▶ _EXERCISE GOAL_
For each entry, restate it word for word while omitting any image it holds.
----
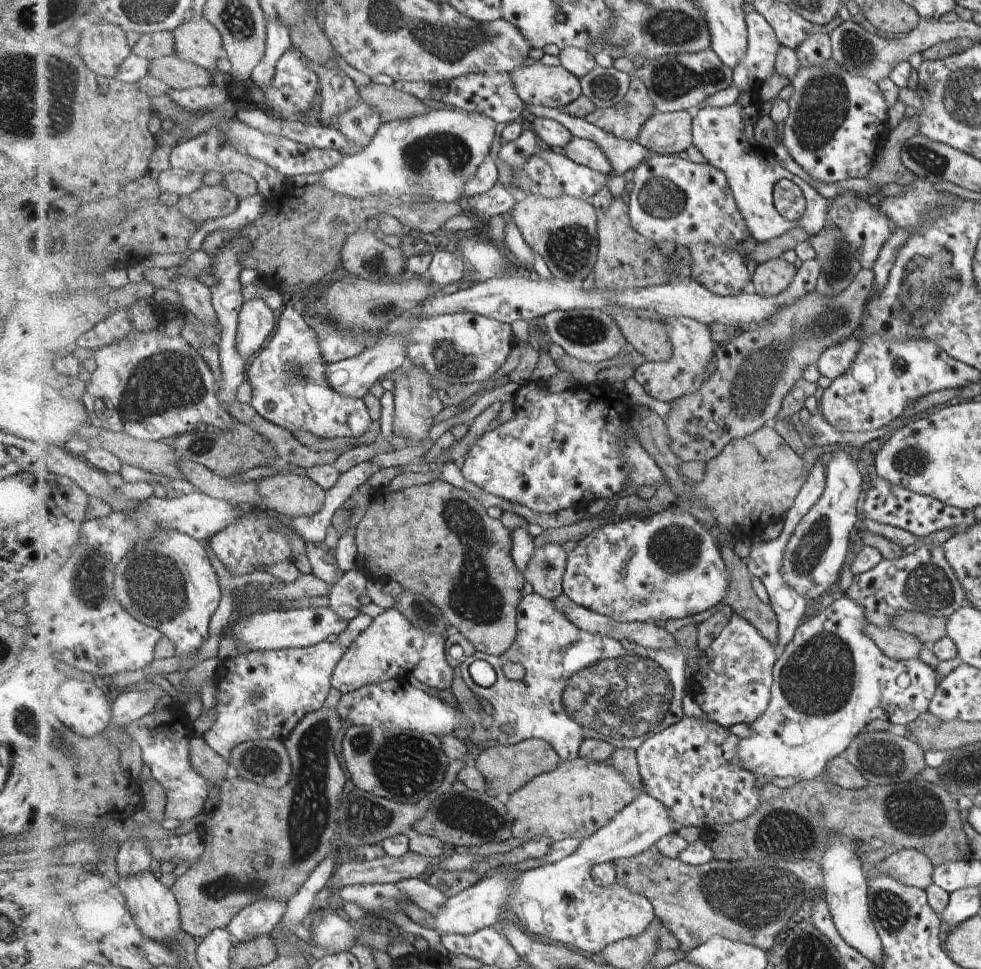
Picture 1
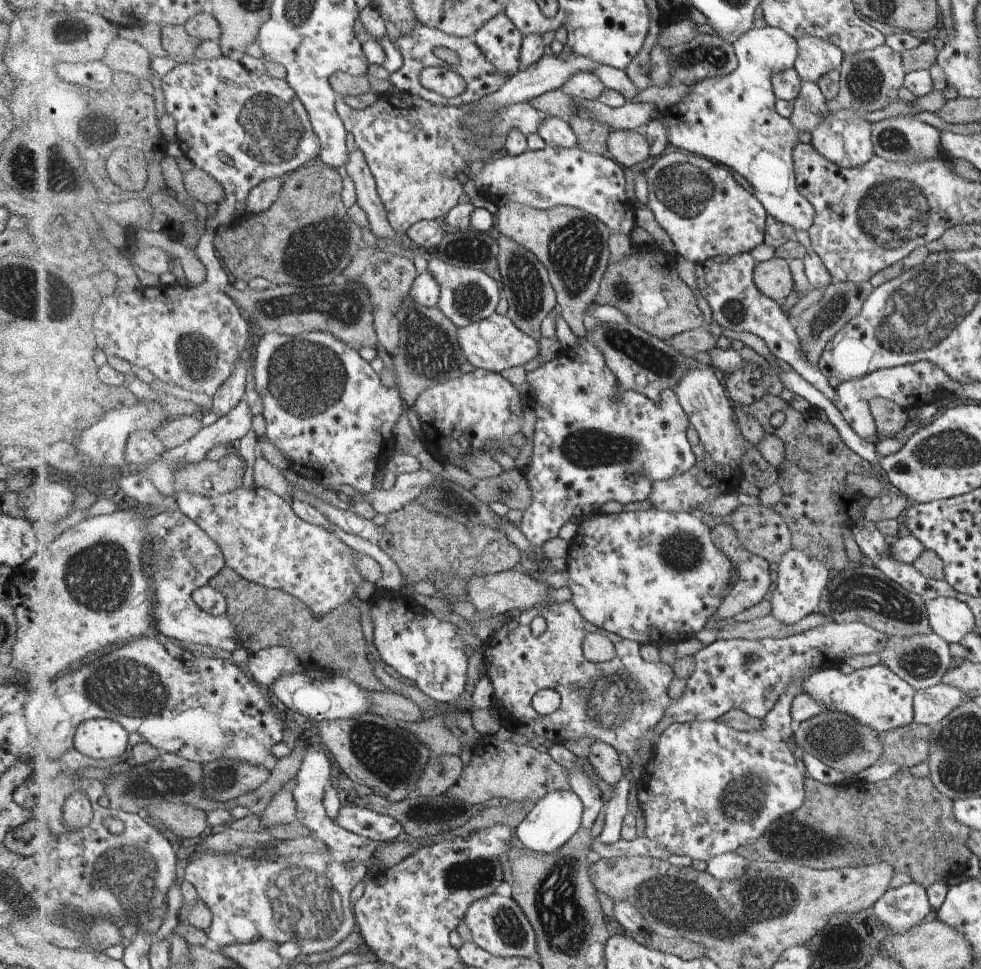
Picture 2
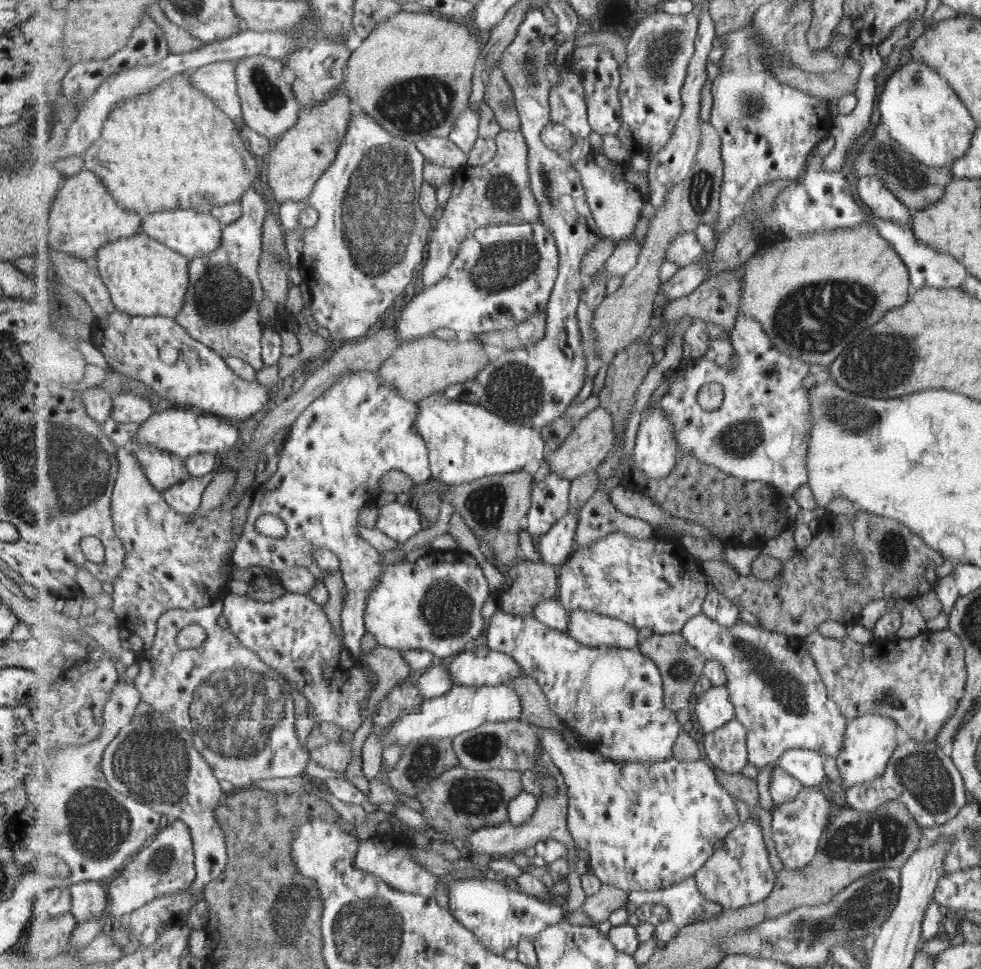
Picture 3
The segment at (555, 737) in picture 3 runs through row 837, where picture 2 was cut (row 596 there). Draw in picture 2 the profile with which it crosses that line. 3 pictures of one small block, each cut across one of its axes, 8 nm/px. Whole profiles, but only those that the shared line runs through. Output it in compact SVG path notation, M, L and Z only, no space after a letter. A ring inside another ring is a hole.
M657 509L646 511L623 512L619 514L597 514L581 522L578 526L577 536L570 543L569 556L567 558L567 569L570 572L569 588L573 592L572 601L575 602L577 610L591 623L599 628L614 632L626 639L631 639L641 644L644 643L677 643L696 637L697 632L708 627L709 620L721 608L725 596L731 592L732 579L734 576L733 562L729 555L717 546L711 538L711 528L705 524L698 515L691 512L669 512Z

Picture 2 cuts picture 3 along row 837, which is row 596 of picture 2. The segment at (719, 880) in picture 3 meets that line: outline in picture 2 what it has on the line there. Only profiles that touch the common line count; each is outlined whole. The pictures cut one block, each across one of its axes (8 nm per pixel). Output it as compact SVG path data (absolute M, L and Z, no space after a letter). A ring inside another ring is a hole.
M728 522L712 527L711 538L713 538L713 542L717 543L717 546L721 547L721 550L725 551L725 554L729 555L729 560L735 566L731 592L725 596L725 600L717 613L719 614L719 618L736 617L740 612L752 608L752 606L761 602L765 598L765 594L773 589L775 586L775 573L771 571L768 560L757 554L753 554L753 552L749 552L741 544L737 532L735 532Z

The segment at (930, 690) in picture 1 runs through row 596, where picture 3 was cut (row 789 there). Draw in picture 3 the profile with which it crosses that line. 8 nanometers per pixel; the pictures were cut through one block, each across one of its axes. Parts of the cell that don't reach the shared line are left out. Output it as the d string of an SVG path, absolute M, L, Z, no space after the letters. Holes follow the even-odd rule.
M867 714L849 721L848 731L844 736L844 747L836 758L841 776L843 776L843 790L853 785L875 781L884 774L888 760L896 748L896 733L899 731L895 722L879 714Z

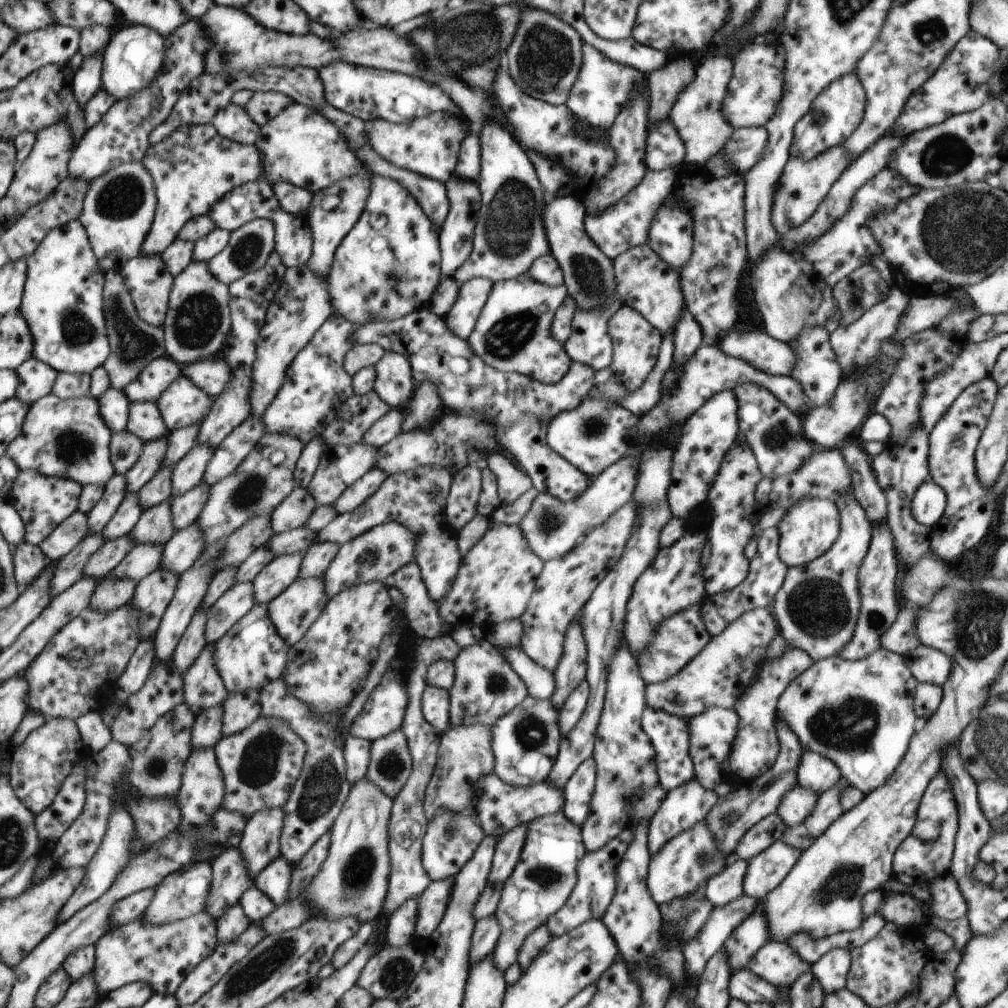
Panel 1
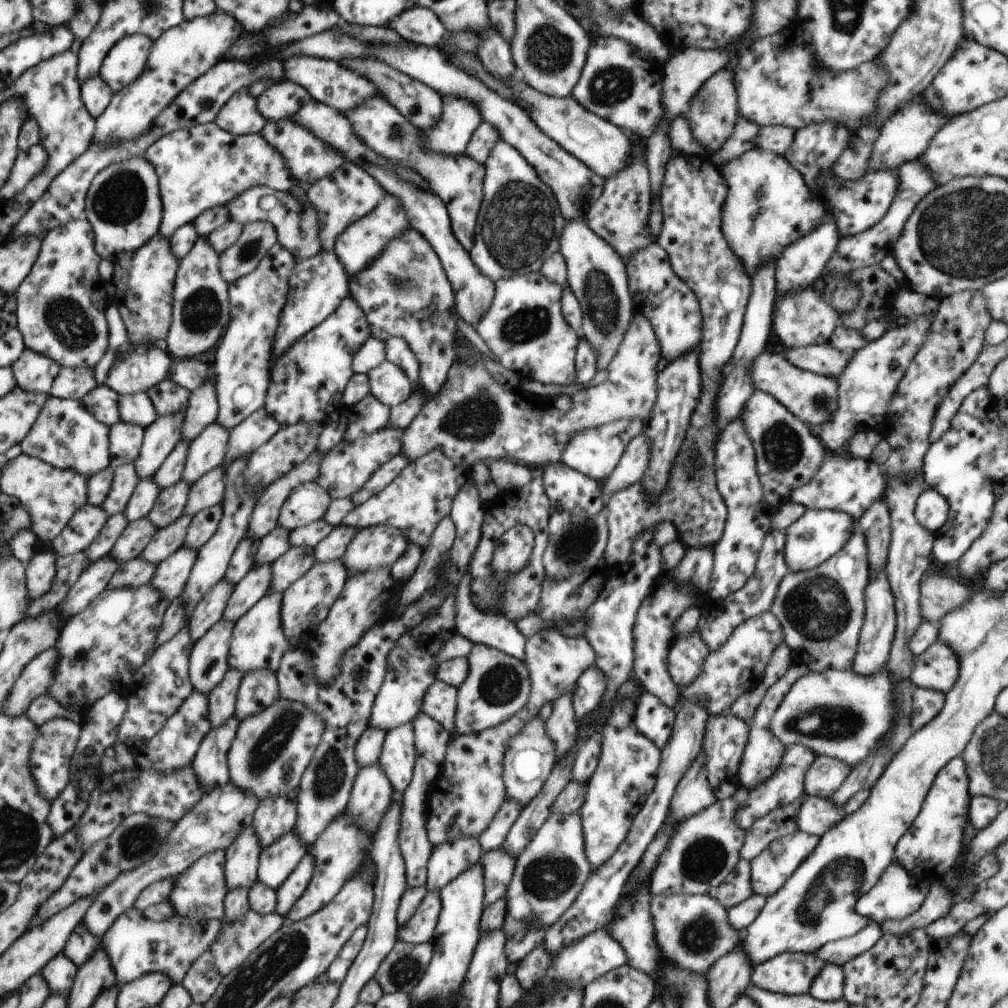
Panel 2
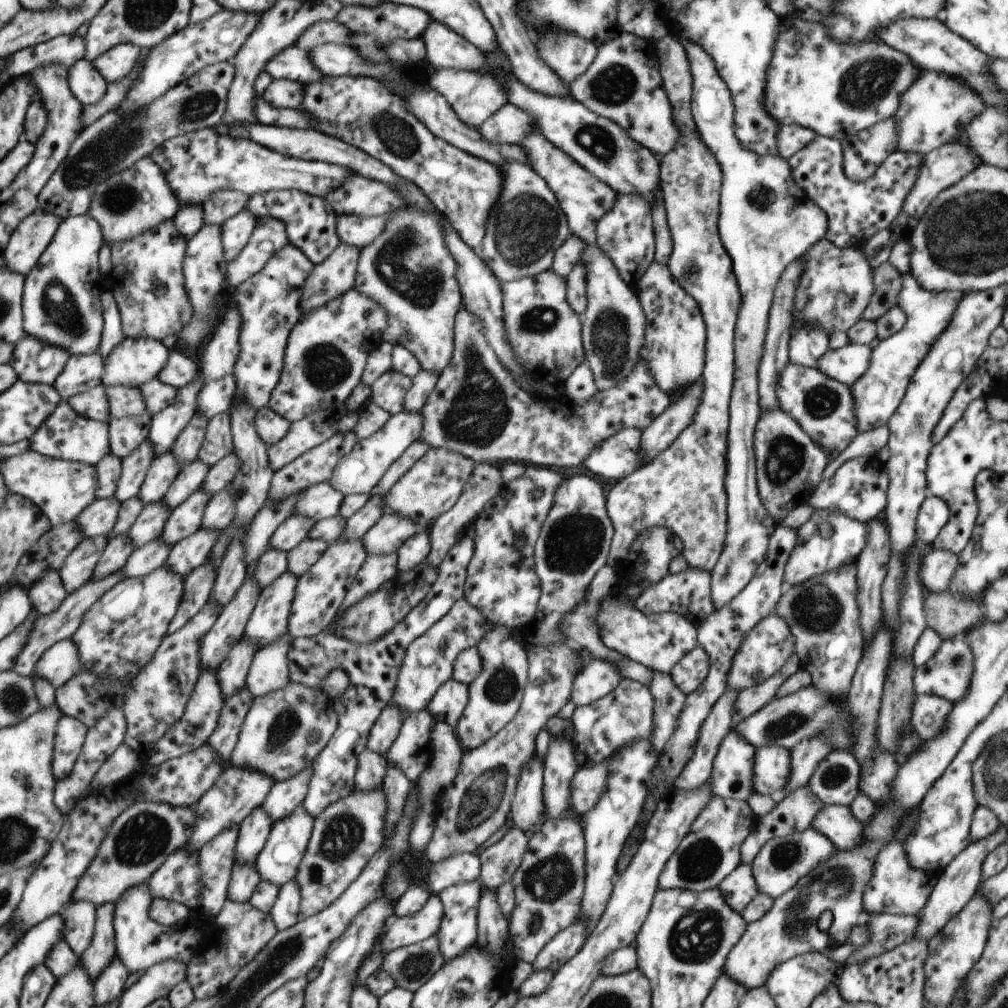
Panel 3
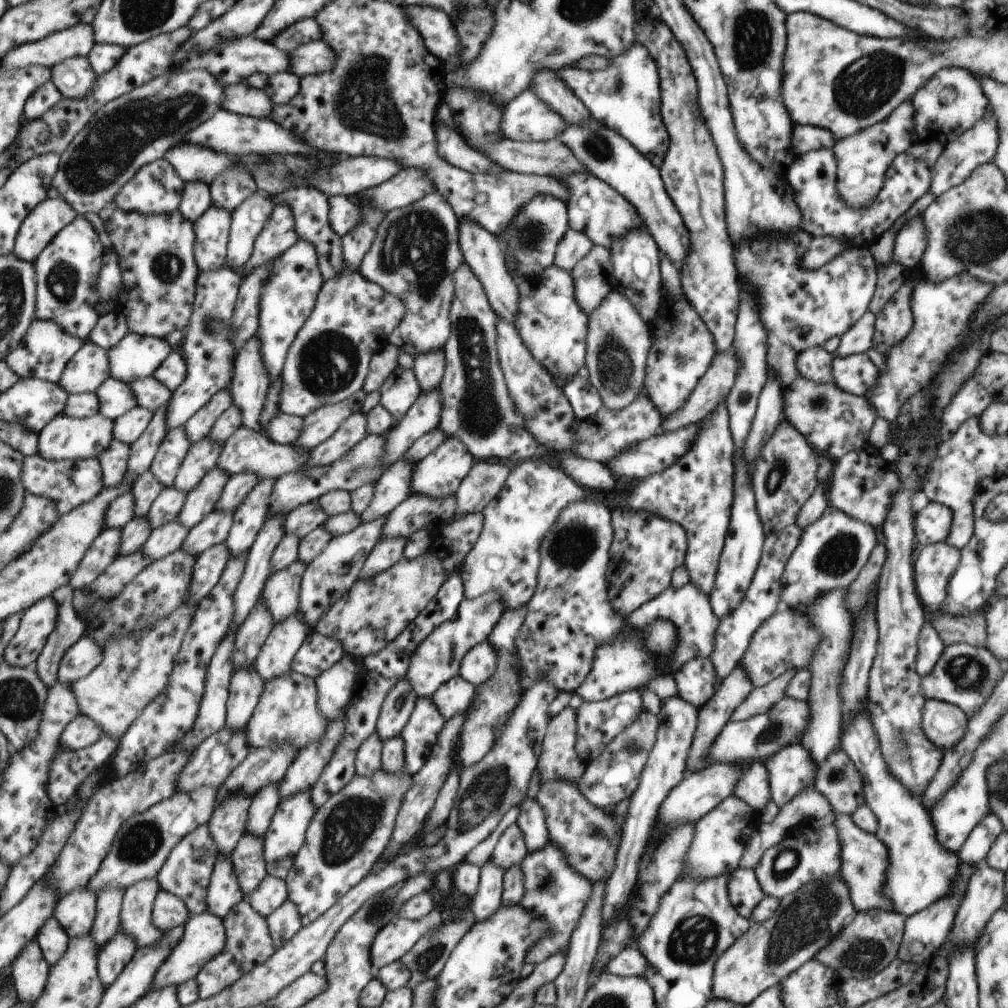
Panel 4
----
▶ _RESPONSE_
Picture 1
Picture 2
Picture 3
The segment at (555, 737) in picture 3 runs through row 837, where picture 2 was cut (row 596 there). Draw in picture 2 the profile with which it crosses that line. 3 pictures of one small block, each cut across one of its axes, 8 nm/px. Whole profiles, but only those that the shared line runs through. Output it in compact SVG path notation, M, L and Z only, no space after a letter. A ring inside another ring is a hole.
M657 509L646 511L623 512L619 514L597 514L581 522L578 526L577 536L570 543L569 556L567 558L567 569L570 572L569 588L573 592L572 601L575 602L577 610L591 623L599 628L614 632L626 639L631 639L641 644L644 643L677 643L696 637L697 632L708 627L709 620L721 608L725 596L731 592L732 579L734 576L733 562L729 555L717 546L711 538L711 528L705 524L698 515L691 512L669 512Z

Picture 2 cuts picture 3 along row 837, which is row 596 of picture 2. The segment at (719, 880) in picture 3 meets that line: outline in picture 2 what it has on the line there. Only profiles that touch the common line count; each is outlined whole. The pictures cut one block, each across one of its axes (8 nm per pixel). Output it as compact SVG path data (absolute M, L and Z, no space after a letter). A ring inside another ring is a hole.
M728 522L712 527L711 538L713 538L713 542L717 543L717 546L721 547L721 550L725 551L725 554L729 555L729 560L735 566L731 592L725 596L725 600L717 613L719 614L719 618L736 617L740 612L752 608L752 606L761 602L765 598L765 594L773 589L775 586L775 573L771 571L768 560L757 554L753 554L753 552L749 552L741 544L737 532L735 532Z

The segment at (930, 690) in picture 1 runs through row 596, where picture 3 was cut (row 789 there). Draw in picture 3 the profile with which it crosses that line. 8 nanometers per pixel; the pictures were cut through one block, each across one of its axes. Parts of the cell that don't reach the shared line are left out. Output it as the d string of an SVG path, absolute M, L, Z, no space after the letters. Holes follow the even-odd rule.
M867 714L849 721L848 731L844 736L844 747L836 758L841 776L843 776L843 790L853 785L875 781L884 774L888 760L896 748L896 733L899 731L895 722L879 714Z

Panel 1
Panel 2
Panel 3
Panel 4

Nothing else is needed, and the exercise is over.